The Speed of Light and The Sonic Boom.

Excuse my stupidity because I feel the answer to this will be easy.

Me and my friend were pondering this over a bottle of wine the other day:

If light goes soooo much faster than sound, why do we not hear a sonic boom everytime we turn on a light. And if light is going so quick, why do we not feel an impact?

The title should read “Speed”, not “Speef”
Me am smart.
I e-mailed faithful manny, hopefully he will fix it soon.

[note: Gotcha covered. -manhattan]

[Edited by manhattan on 03-01-2001 at 09:02 AM]

There is no boom because the light doesn’t have to move the air out of its way as it travels.

You don’t feel an impact because the light has no mass.

Interestingly, though, there is an analogous phenomenon when a body travels faster than light in a given medium. (Note: Relativity only forbids FTL travel in a vacuum, not in a medium). The body gives off a strange blue light called “Cerenkov radiation” - do a search on Google for it.

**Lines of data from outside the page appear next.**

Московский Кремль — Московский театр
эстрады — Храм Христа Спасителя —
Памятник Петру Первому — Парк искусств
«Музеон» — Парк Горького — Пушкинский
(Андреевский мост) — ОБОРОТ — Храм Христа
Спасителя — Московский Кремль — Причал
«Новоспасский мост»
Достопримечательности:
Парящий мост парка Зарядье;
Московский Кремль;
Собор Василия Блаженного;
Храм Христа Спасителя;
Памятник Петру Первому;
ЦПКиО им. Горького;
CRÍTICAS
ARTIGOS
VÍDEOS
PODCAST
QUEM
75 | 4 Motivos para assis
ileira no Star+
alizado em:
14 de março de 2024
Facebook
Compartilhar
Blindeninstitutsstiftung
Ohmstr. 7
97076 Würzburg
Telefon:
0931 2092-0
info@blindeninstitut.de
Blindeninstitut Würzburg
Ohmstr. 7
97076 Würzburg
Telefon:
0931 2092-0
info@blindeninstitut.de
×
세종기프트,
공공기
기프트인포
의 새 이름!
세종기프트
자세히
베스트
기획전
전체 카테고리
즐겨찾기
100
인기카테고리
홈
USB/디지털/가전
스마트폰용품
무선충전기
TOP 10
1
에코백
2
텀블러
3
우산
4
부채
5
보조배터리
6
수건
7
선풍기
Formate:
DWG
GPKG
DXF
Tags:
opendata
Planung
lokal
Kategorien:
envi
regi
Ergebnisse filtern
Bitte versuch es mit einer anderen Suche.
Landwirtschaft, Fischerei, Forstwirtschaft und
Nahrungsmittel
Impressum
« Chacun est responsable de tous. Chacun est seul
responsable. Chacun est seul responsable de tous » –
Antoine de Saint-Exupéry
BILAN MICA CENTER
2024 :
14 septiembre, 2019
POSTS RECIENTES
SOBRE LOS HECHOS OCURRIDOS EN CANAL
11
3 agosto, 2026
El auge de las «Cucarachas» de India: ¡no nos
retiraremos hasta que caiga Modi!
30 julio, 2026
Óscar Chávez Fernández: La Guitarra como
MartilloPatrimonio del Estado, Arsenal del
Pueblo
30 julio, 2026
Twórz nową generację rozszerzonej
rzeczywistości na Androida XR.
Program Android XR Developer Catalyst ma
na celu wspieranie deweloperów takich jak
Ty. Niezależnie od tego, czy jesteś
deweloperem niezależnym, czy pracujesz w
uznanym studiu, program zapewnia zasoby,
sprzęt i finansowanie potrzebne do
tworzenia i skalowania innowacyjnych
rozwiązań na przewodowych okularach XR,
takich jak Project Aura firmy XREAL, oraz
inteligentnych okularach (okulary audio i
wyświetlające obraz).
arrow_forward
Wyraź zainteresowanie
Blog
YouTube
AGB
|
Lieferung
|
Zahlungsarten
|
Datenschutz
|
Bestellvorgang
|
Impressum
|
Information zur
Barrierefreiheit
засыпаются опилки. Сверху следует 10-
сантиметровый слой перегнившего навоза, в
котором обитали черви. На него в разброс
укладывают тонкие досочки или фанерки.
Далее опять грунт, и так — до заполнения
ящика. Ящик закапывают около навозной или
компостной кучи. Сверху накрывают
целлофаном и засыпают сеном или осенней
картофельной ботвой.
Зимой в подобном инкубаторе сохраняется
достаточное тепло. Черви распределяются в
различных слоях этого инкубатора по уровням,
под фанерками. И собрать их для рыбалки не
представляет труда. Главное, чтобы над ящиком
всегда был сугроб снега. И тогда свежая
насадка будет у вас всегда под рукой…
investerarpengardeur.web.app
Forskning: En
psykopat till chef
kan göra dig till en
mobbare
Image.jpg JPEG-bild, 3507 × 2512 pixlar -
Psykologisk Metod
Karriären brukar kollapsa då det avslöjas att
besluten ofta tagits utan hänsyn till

If you were sensitive enough you actually would feel an impact. Light has no mass but it does have momentum.

A photon’s momentum equals Plancks constant times the frequency divided by the speed of light (p=hv/c)or plancks constant divided by wavelength (h/lambda).

You could theoretically power a spaceship via sails that capture momentum from sunlight. In fact I think that some time this year NASA is going to run an experiment using solar sail technology.